National Institute of Accounting Sciences and Business Administration
- Motto: "We continue Innovating"
- Type: Business school
- Established: 1981
- Director: Dr. Rakoto Harimino
- Location: Antananarivo, Analamanga 18°54′16″S 47°30′23″E﻿ / ﻿18.9044°S 47.5064°E
- Language: French
- Website: www.inscae.mg

= National Institute of Accounting =

The National Institute of Accounting Sciences and Business Administration (INSCAE, Institut National des Sciences Comptables et de l'Administration d'Entreprises) is a public higher education institution located in Antananarivo, Madagascar.

== History ==
The Accounting Training Center (Centre de Formation en Comptabilité, CFC) was established in 1981 following an agreement between the Republic of Madagascar and the World Bank. It quickly expanded its scope to become the National Institute of Accounting Sciences and Business Administration (INSCAE) in 1986.
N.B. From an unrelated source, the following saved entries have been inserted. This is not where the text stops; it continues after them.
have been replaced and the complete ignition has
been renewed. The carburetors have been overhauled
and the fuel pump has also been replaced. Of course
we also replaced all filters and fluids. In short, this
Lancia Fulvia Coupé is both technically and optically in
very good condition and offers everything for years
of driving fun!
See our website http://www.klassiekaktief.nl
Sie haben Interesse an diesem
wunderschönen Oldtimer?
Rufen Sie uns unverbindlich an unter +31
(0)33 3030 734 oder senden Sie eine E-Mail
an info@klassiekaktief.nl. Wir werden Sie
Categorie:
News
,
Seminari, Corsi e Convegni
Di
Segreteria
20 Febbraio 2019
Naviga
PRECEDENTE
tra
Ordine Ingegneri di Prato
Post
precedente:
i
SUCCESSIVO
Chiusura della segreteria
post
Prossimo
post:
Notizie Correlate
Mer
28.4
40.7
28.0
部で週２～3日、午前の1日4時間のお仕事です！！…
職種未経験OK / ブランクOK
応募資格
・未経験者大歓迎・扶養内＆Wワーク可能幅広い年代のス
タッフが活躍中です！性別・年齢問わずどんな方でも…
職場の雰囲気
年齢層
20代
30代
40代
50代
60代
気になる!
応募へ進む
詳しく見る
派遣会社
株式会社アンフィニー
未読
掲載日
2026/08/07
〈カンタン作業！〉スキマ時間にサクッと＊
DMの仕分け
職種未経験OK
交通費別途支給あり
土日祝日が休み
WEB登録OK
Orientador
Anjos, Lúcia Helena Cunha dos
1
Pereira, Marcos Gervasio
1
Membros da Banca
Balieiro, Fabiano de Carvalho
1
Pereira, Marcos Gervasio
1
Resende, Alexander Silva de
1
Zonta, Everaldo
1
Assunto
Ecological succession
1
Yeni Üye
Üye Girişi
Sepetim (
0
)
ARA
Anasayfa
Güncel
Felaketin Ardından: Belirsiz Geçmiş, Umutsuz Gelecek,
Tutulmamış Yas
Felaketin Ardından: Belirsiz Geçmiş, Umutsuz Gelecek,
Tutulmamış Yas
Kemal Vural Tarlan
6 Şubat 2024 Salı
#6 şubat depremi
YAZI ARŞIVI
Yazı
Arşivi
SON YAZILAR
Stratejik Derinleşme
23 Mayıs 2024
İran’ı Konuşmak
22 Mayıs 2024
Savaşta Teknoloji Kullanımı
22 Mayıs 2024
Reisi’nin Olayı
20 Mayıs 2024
INSCAE operates under the dual supervision of the Ministry of Finance and Budget and the Ministry of Higher Education and Scientific Research of Madagascar.

== Programs ==
=== Undergraduate Programs (Bachelor's degree + 3 years) ===
The undergraduate programs, offered in both initial and continuing education formats, lead to two specializations:

Accounting and Finance, awarded with a Higher Diploma specialized in Accounting Sciences (Diplôme Supérieur spécialisé en Sciences Comptables, DSSC)
Business Administration, awarded with a Higher Diploma specialized in Business Administration Sciences (Diplôme Supérieur spécialisé en Sciences de l'Administration d'Entreprises, DSSAE)

=== Master's Programs (Bachelor's degree + 5 years) ===
INSCAE offers master's degrees through a partnership with the IAE Poitiers:

Business Administration Option
  - Master in Marketing and Strategy
  - Master in International Commerce
  - Master in International Management
  - Master in Human Resource Management

Finance Option
  - Master in Finance and Banking Management
  - Master in Accounting, Control, and Auditing
  - Master in Management Control and Audit

These Master's programs can be pursued with a research option.

=== MBA Program ===
The part-time MBA program lasts for two years and awards a Master of Business Administration (MBA) degree.

== Business Development Division ==
INSCAE also offers professional training services for businesses, public organizations, and other entities.